Afinal, não existe nenhuma circunstância ética ou legal que justifique a dispensa silenciosa fazer parte da rotina organizacional. A ação, em verdade, demonstra despreparo dos líderes e tende a ser destrutiva não só à reputação, mas também à segurança financeira do negócio. Isso porque, a existência da ação reiterada, insistente e prolongada no tempo, com o objetivo – ainda que velado – de desestruturar o trabalhador, para forçar-lhe a vontade de pedir demissão, tende a acarretar dano à dignidade ou à sua integridade física ou psíquica, traduzindo – à luz da legislação trabalhista vigente – em comportamento assedioso e, portanto, indenizável.
É que, tanto a higidez física, como a mental, inclusive emocional, do ser humano são bens fundamentais de sua vida, privada e pública, de sua intimidade, de sua autoestima e afirmação social e, nesta medida, também de sua honra. São bens imateriais, inclusive, tutelados pela Constituição Federal (artigo 5º, V e X).
Com relação ao “quiet quitting”; que nada mais é do que o colaborador fazer o mínimo possível das obrigações, com o objetivo de estabelecer limites ao trabalho, em grande medida proteger a própria saúde mental e, quem sabe, conseguir com que a empresa proceda com a extinção do contrato sem justa causa, de modo que não haja renúncia ao valor de nenhuma verba rescisória; deve-se lembrar que a linha entre o que configura ou não uma dispensa por justa causa é bem tênue.
Isso porque a CLT, em seu art. 482, alínea “e”, traz como uma das possíveis causas para aplicação da dispensa por justa causa a chamada desídia, que se caracteriza pela falta de interesse e compromisso do empregado com suas atividades, o que pode se alinhar às condutas incentivadas pelo “quiet quitting”. O mesmo dispositivo traz na alínea “h” a possibilidade de justa causa para ato de indisciplina ou de insubordinação, o que também pode ser encaixado na situação em debate.

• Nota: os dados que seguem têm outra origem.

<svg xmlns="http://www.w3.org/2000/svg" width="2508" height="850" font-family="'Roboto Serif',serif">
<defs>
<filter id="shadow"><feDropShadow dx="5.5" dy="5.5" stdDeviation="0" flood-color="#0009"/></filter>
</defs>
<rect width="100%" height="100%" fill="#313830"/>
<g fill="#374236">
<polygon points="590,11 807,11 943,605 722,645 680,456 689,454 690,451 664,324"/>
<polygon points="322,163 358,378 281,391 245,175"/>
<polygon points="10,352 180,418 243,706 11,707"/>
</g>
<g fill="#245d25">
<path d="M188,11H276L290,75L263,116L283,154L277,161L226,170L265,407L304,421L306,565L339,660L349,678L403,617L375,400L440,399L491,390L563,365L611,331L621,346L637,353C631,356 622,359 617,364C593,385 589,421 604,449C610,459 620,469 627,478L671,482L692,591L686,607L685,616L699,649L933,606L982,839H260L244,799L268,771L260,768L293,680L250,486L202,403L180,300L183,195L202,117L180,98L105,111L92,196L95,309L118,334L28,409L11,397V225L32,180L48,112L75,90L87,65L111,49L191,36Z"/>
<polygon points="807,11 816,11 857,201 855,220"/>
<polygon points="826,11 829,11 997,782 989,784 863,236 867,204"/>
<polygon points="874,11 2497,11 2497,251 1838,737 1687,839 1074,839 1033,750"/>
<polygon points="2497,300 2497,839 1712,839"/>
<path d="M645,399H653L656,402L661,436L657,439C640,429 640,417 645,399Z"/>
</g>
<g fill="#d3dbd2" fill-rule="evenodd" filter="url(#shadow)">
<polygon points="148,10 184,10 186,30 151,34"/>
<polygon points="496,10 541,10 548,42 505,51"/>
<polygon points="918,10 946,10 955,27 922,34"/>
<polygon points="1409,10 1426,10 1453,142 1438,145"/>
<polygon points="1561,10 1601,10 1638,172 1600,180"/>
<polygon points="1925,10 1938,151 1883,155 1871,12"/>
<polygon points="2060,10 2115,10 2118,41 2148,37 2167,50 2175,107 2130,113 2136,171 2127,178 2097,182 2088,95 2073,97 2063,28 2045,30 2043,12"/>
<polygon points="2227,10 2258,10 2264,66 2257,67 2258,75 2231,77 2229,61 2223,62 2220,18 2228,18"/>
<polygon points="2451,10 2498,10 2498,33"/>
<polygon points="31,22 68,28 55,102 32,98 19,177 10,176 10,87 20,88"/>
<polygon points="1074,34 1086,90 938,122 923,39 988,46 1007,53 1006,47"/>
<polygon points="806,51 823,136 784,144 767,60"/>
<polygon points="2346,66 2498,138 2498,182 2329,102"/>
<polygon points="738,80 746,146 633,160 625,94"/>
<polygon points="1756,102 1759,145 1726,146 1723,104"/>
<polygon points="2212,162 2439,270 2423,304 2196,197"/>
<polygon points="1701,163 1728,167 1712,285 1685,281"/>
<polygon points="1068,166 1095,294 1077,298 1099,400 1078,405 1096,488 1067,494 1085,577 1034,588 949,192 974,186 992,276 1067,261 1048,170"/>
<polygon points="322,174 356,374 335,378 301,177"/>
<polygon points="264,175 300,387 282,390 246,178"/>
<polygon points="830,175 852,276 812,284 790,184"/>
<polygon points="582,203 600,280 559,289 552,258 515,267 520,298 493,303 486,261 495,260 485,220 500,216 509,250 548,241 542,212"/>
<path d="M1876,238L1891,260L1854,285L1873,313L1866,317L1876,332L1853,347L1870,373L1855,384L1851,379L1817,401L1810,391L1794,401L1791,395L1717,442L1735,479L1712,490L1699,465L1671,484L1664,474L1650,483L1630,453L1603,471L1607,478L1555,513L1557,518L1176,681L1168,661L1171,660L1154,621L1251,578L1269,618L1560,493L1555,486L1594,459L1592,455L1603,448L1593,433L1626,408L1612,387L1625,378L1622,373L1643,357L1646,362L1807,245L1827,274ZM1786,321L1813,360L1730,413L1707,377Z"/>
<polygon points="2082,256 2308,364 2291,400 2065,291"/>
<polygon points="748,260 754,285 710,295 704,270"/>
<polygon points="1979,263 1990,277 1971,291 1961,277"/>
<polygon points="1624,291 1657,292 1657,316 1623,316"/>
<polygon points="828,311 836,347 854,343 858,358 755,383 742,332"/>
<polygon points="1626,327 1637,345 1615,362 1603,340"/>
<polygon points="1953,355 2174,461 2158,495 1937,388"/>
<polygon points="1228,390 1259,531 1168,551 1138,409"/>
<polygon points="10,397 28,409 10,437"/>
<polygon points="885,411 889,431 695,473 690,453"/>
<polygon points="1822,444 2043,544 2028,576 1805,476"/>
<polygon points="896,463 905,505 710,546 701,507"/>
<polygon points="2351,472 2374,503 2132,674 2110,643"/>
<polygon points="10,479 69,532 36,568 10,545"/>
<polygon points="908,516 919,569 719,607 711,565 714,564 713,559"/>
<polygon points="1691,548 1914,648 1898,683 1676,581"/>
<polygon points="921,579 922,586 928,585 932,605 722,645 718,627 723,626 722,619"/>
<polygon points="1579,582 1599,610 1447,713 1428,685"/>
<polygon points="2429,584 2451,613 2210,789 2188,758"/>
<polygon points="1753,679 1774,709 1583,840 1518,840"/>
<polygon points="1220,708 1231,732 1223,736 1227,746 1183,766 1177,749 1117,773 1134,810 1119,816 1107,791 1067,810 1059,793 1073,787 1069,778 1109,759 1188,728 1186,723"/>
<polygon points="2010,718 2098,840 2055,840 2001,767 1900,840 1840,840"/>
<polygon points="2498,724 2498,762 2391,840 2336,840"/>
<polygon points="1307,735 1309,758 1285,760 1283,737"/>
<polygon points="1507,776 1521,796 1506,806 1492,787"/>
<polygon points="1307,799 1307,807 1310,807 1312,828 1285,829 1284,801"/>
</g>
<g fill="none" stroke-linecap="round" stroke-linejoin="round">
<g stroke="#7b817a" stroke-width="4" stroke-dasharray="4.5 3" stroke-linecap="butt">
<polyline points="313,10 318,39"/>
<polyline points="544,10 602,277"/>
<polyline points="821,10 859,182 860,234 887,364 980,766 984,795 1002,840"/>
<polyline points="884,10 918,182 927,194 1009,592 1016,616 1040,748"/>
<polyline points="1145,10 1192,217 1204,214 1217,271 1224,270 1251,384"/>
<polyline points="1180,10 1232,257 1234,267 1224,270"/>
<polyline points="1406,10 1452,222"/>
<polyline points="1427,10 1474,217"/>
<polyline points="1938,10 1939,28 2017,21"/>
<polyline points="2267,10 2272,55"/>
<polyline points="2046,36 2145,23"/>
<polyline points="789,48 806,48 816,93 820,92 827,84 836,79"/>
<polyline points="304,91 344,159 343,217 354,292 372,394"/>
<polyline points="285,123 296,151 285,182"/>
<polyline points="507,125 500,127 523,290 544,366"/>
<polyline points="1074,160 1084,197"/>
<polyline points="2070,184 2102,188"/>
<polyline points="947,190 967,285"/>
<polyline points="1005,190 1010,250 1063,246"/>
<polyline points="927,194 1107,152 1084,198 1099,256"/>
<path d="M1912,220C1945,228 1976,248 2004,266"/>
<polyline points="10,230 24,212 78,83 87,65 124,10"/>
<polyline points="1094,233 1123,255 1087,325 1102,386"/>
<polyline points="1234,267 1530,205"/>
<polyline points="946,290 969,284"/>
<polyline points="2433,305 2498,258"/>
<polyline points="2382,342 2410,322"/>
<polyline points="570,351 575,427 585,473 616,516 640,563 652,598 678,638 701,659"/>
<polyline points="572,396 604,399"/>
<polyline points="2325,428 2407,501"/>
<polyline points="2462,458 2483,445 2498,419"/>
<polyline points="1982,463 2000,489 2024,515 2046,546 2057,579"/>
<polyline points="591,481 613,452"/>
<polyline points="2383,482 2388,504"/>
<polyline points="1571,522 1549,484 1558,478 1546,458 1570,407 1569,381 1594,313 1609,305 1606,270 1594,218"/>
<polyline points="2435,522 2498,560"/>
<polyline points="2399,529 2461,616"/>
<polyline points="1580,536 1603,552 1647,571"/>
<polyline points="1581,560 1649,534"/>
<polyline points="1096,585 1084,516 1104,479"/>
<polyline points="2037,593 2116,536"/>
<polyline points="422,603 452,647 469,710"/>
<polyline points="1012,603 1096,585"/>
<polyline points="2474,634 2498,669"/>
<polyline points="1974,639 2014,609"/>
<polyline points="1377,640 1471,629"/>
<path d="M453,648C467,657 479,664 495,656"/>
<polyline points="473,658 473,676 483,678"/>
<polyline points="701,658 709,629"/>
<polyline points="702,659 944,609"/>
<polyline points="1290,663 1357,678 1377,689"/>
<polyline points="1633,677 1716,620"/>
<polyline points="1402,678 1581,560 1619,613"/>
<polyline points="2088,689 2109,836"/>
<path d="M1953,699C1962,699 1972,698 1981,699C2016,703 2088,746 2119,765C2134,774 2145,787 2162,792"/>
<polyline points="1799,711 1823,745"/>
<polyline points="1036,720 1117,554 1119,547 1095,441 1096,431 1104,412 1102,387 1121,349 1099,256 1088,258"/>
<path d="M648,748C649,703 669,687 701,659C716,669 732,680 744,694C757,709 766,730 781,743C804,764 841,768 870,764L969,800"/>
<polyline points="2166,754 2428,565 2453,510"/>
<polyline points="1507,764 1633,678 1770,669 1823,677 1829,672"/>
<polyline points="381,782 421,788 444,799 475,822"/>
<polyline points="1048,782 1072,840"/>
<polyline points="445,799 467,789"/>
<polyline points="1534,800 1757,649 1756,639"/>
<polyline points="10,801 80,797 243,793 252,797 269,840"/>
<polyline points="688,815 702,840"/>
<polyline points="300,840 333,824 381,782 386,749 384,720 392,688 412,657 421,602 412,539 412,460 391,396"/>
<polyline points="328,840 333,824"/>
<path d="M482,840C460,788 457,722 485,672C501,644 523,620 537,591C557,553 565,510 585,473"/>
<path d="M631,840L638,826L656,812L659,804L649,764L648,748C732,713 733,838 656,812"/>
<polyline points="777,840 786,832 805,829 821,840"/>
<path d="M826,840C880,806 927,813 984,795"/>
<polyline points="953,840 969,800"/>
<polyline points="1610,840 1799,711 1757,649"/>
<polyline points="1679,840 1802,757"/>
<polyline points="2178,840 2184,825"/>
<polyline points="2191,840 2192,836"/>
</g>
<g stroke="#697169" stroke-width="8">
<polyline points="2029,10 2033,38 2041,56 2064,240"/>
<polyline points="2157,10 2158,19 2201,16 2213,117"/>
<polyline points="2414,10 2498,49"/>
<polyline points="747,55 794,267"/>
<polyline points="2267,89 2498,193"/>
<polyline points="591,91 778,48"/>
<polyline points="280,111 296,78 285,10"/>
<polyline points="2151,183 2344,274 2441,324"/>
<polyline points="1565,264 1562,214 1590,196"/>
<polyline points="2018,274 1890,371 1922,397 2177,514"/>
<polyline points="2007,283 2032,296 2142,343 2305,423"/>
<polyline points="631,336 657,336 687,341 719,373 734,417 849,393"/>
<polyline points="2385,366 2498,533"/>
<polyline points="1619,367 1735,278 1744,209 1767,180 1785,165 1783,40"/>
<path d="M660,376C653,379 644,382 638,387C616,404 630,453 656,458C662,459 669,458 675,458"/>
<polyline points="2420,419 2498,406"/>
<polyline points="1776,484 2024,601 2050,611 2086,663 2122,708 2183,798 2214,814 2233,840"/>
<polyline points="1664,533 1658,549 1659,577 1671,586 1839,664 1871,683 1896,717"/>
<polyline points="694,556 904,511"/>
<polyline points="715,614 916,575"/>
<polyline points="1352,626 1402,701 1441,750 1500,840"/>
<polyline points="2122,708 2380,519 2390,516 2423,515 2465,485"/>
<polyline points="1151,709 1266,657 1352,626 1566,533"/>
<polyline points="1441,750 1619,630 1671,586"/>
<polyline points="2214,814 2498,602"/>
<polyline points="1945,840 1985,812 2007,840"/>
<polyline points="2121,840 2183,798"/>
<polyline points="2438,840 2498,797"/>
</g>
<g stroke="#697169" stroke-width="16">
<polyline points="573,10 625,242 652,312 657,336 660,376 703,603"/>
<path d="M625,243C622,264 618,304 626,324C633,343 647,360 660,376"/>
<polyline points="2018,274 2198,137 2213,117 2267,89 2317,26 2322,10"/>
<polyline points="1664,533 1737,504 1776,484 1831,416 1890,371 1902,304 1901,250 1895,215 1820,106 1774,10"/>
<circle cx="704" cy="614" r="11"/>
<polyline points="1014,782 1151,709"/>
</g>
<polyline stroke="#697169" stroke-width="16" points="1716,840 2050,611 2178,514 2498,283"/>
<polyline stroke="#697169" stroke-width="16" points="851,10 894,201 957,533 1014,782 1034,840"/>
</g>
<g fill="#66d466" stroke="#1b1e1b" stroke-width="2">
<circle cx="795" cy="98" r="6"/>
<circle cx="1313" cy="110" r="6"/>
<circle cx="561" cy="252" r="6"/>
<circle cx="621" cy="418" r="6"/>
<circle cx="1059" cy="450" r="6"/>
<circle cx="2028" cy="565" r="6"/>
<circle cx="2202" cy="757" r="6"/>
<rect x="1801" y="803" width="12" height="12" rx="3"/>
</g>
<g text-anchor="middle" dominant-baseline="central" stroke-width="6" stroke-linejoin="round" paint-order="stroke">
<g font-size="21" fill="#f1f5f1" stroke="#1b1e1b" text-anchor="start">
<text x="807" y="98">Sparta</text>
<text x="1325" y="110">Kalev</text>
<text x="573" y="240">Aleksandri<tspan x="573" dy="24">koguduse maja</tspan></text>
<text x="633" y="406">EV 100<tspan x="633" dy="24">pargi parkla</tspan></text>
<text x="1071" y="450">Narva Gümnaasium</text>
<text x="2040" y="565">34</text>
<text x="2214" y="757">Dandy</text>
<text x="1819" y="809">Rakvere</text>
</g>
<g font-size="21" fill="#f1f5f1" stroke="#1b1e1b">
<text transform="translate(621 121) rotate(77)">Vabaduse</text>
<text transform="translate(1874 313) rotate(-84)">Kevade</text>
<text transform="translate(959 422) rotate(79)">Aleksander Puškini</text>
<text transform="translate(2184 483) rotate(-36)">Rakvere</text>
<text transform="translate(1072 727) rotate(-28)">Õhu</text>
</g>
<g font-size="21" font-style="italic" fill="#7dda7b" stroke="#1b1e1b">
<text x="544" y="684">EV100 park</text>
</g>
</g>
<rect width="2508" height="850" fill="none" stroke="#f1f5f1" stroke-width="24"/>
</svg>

A dispensa por justa causa, porém, por se tratar de penalidade máxima ao trabalhador, deve sempre ser analisada de maneira individual, com foco nas peculiaridades do caso concreto e, preferencialmente, com o auxílio de um advogado trabalhista, já que a falta grave deve estar enquadrada nos requisitos da legislação trabalhista.
Contudo, de rigor salientar que a possível aplicação de uma justa causa para casos de “quiet quitting” não significa que a empresa não deva se atentar aos descontentamentos expostos e eventual cultura interna que possam impactar na saúde mental de seus colaboradores, sob pena de gerar ao empregado não só o direito a uma indenização, mas também a chamada rescisão indireta do contrato de trabalho (ou a justa causa do empregador), com previsão no art. 483 da CLT.
E por falar em rescisão indireta, o “quiet firing”, além de todas as implicações jurídicas já mencionadas, também pode acarretar na consequência de nulidade do pedido de demissão, se comprovada a “falta grave do empregador”, pois, ao impor ao trabalhador o ócio forçado, sem designar atribuições a serem realizadas por dias ou mesmo meses, a empresa claramente extrapola os limites de seu poder diretivo de forma arbitrária.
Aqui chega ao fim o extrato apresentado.